Miami surgery center lists 8 doctors. Liposuction patients of 3 died from 2020-22

One New Life Plastic Surgery doctor faces a lawsuit that blames him for the December death of a liposuction patient. Another New Life doctor just got accused in a Florida Department of Health complaint of pre-signing opioid prescriptions that lack patient names.

And, two other doctors claimed by the West Miami-Dade plastic surgery business have been fined by the state after deaths of Brazilian butt lift patients in 2020 and 2022. A Brazilian butt lift, commonly called “BBL,” is a type of liposuction surgery.

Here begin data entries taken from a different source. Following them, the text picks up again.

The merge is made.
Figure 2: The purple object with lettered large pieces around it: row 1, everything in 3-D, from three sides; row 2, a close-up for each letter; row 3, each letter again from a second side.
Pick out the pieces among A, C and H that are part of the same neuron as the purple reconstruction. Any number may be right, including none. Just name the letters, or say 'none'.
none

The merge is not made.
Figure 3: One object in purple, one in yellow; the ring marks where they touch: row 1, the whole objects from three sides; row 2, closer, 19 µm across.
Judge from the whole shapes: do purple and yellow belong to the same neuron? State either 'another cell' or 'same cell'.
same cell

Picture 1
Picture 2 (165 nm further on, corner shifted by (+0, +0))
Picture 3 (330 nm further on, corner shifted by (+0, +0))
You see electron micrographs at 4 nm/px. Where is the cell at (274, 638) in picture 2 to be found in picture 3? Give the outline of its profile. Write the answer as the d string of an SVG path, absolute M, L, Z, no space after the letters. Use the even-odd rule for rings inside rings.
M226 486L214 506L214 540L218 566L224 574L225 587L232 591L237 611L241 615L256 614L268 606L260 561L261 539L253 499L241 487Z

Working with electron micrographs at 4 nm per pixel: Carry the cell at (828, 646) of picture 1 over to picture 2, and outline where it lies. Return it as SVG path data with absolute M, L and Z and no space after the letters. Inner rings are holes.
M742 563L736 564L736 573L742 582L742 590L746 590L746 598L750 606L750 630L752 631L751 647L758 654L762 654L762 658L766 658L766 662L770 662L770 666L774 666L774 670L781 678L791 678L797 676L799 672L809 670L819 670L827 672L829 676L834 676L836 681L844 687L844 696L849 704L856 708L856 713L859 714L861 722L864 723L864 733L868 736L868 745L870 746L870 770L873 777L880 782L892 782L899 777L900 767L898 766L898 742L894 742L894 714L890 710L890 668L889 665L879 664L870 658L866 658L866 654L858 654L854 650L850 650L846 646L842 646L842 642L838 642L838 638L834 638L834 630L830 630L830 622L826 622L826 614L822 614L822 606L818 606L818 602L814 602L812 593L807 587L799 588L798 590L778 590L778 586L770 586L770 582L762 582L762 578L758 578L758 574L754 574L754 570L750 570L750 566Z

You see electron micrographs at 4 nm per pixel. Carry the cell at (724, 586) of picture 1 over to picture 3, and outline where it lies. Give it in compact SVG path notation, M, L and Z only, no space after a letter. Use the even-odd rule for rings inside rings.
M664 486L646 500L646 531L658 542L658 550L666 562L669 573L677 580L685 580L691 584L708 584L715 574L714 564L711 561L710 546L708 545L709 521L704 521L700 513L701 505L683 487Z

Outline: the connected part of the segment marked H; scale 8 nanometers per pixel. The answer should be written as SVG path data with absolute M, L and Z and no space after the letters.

Naveed Nosrati, Julio Clavijo-Alvarez, Stephanie Stover and Oliver Simmons are four of the eight surgeons listed on New Life’s website.

A phone message left by the Miami Herald for New Life president Daniel Gonzalez and vice president Raynier Lara have not been returned.

Doctors with deaths

Stover’s name and profile remain though she’s the medical doctor not listed on New Life’s license and she’s moved her official license address to another cosmetic surgery center.

After the Sept. 15, 2020 death of a breast augmentation-liposuction-BBL patient at Xiluet Plastic Surgery, Stover got fined $5,000 by the state Board of Medicine and put on a one-year probation that ended last November. As Stover was coming off probation, Simmons was going through the discipline process that would end with him being fined $10,000 after the April 2022 death of BBL patient Tanisha Walker.

As far as the American Board of Plastic Surgery, Stover and Simmons each remain “Certified: On Probation.”

Nosrati’s ABPS board certification, gained Nov. 15, 2020, carries no such designation. His certification subspecialty, gained in August 2021, is in hand surgery. According to the Florida Department of Health, Nosrati has been licensed in the state since June 3, 2021.

A lawsuit filed in Miami-Dade Circuit Court says Melencia Green died of a pulmonary embolism on Dec. 17, 2022, three days after liposuction and abdominoplasty at New Life. BBL death investigations, including that of Simmons’ patient Walker, often finger pulmonary embolism as the cause of death and the cause of the pulmonary embolism being fat injected into muscle, which is a violation of Florida statutes.

The lawsuit filed by Green’s widower doesn’t allege Nosrati injected fat improperly but does allege improper post-operative care.

The lawsuit answer filed for Nosrati and New Life by Tullio Iacono blamed Green’s death on “a pre-existing and/or congenital and/or hereditary condition which is not the responsibility of [Nosrati]...”

Nosrati’s license shows no state action filed yet.

Pads, prescriptions and pills

Two state complaints have been filed against Clavijo-Alvarez. The one concerning New Life, from Aug. 28, says when an inspector came to 8400 SW Eighth St. on May 27, 2022, “The inspection found one or more prescriptions for oxycodone and/or diazepam that were pre-signed by [Clavijo-Alvarez], without any patient identifying information or date, located in an unsecured area of New Life.”

Clavijo-Alvarez already had one complaint pending against him, from his time as designated physician for Jireh Cosmetic Center aka Miami Lakes Cosmetic Surgery. The designated physician makes sure the facility complies with state statues and law. When an inspector says the facility fails to do so, administrative complaints get filed against the surgery center’s license and the designated physician’s license.

Jireh, each complaint says, performed illegal surgeries by removing more fat than allowed; didn’t get written consent from patients affirming knowledge of risks in the procedure or anesthesia; didn’t tell patients in writing the hospital at which the surgeon had staff privileges or Jireh had a transfer agreement (in case something goes very wrong); and had an unqualified nurse monitoring patients under anesthesia.